Assuming a continuation of macroeconomic reforms and a gradual improvement in the business environment, economic growth was expected to reach 6% in 2020, supported by a recovery in private consumption, investments and exports (notably in tourism and gas).
However, the advent of the coronavirus is currently undermining Egypt’s recovery, not just in terms of its disruptive impact generally but more so in terms of sharply reduced global demand.
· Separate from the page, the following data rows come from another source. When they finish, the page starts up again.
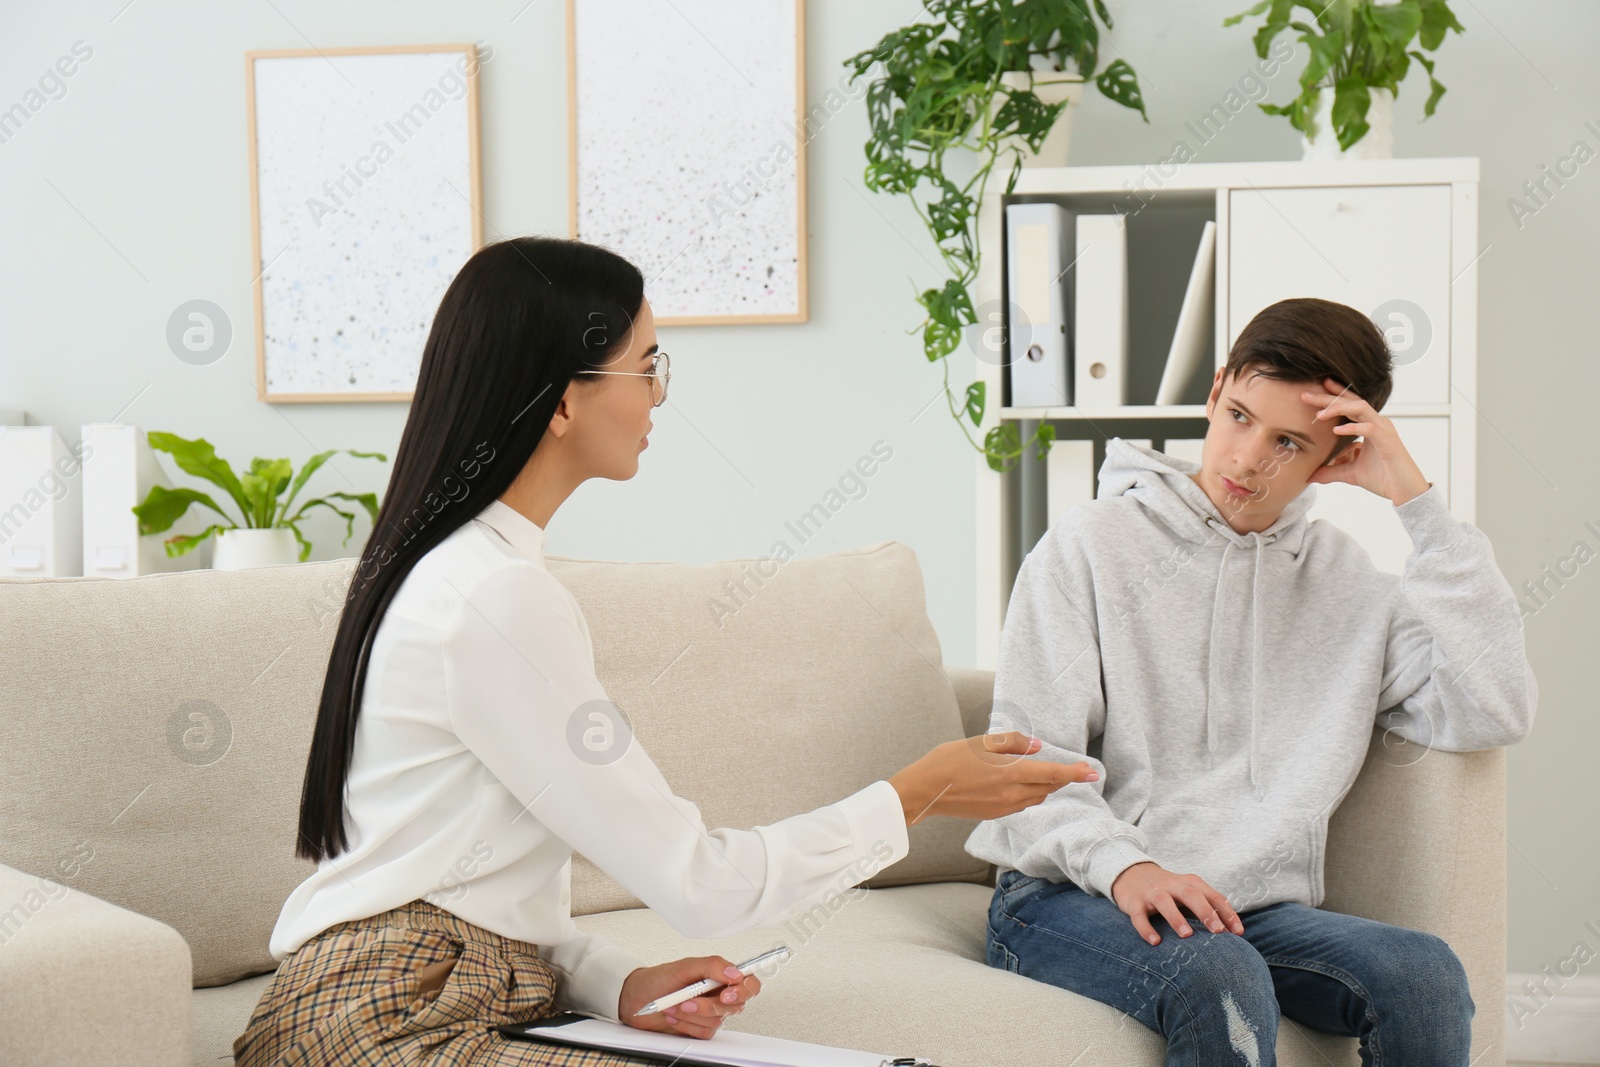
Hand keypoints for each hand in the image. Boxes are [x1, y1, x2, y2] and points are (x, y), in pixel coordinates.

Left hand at [617, 956, 761, 1039]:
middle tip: (691, 1000)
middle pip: (735, 1005)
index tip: (728, 992)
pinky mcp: (700, 1028)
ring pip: (717, 1021)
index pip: (748, 982)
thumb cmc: (658, 979)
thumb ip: (712, 965)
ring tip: (674, 1004)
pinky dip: (686, 1024)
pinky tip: (675, 1016)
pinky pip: (704, 1032)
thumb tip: (734, 971)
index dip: (745, 989)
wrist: (636, 999)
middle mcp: (718, 994)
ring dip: (691, 1014)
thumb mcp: (684, 966)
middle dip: (710, 1005)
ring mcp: (710, 1012)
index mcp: (719, 975)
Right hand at [888, 731, 1098, 824]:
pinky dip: (1029, 792)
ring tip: (1043, 772)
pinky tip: (1020, 782)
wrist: (924, 791)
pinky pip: (1022, 803)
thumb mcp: (979, 743)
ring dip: (1045, 785)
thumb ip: (1011, 743)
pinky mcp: (995, 814)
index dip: (1074, 773)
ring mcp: (1003, 807)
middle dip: (1062, 778)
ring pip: (1036, 797)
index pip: (1051, 774)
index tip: (1093, 772)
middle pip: (1048, 787)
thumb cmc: (948, 761)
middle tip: (1074, 768)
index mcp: (1009, 774)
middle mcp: (1010, 795)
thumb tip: (1035, 746)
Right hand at [1110, 861, 1244, 945]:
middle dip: (1206, 911)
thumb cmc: (1169, 891)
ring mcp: (1152, 892)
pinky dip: (1146, 928)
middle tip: (1218, 931)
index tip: (1238, 932)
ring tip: (1187, 935)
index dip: (1227, 913)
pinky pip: (1139, 915)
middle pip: (1191, 894)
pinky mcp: (1134, 902)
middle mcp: (1172, 885)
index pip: (1213, 896)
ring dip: (1176, 917)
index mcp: (1190, 883)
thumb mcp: (1188, 893)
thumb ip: (1207, 908)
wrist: (1131, 875)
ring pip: (1164, 902)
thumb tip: (1233, 933)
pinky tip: (1155, 941)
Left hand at [1300, 377, 1431, 504]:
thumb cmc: (1383, 478)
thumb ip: (1330, 472)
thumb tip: (1310, 476)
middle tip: (1306, 395)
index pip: (1351, 404)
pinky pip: (1369, 428)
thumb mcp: (1349, 474)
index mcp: (1369, 426)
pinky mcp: (1388, 442)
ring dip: (1338, 408)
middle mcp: (1377, 423)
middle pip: (1352, 402)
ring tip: (1319, 415)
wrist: (1405, 492)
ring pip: (1361, 408)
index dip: (1334, 395)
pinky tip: (1336, 431)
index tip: (1313, 390)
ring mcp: (1384, 430)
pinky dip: (1352, 428)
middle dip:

Tourism especially is impacted very heavily by the international travel bans in place since March and which are unlikely to be lifted until late June.
In March, the government announced the allocation of EGP100 billion as an emergency response package. The government has introduced a number of fiscal measures: increasing wages and pensions by 14% as from the next financial year, cash payments to 1.5 million low wage workers impacted by the coronavirus outbreak, and decreasing taxes. Compared with that of most developed economies, Egypt has chosen the path of a looser lockdown, unavoidable in view of the impossibility of social distancing in such a crowded and chaotic capital as Cairo. As in most of Africa however, the infection and mortality rate of the coronavirus is well below that of the rest of the world.
To date the Copier MFP business has been continuing its usual ups and downs, sliding from an all-time high of 70.5k units in 2014, dropping to a 10 year low of 26k units in 2017 with the drastic devaluation of the Egyptian Pound, recovering somewhat in 2018 to 37k then sliding in 2019 to 34k units. But this is likely to change considerably for the worse during Q2 as product shortages make themselves felt, tourism drops off steeply and the economy begins to suffer. Already Q1 is down 14% compared with Q1 a year earlier.
2020, as in most other parts of the world, will likely be remembered as the worst performing year since the second world war. Thankfully the outbreak has not been a long one – unless efforts to prevent a second wave are unsuccessful – but it has been severe. Egypt has, at the time of writing, suffered a relatively low number of cases but the country will still suffer from the effects in the rest of the world and especially with its main trading partner China.